AIM OF THE EXERCISE = Return every line below in which "месяцы" appears.

Saved entries:
◆ ◆ ◆ ◆
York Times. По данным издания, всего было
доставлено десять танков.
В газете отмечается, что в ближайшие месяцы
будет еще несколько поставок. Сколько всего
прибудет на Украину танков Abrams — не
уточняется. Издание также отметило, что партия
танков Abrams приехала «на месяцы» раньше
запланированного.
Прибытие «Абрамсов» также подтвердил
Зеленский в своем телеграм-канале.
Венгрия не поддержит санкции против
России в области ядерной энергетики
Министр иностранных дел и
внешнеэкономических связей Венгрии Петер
◆ ◆ ◆ ◆
EXERCISE SOLUTION =
В газете отмечается, что в ближайшие месяцы
танков Abrams приехала «на месяцы» раньше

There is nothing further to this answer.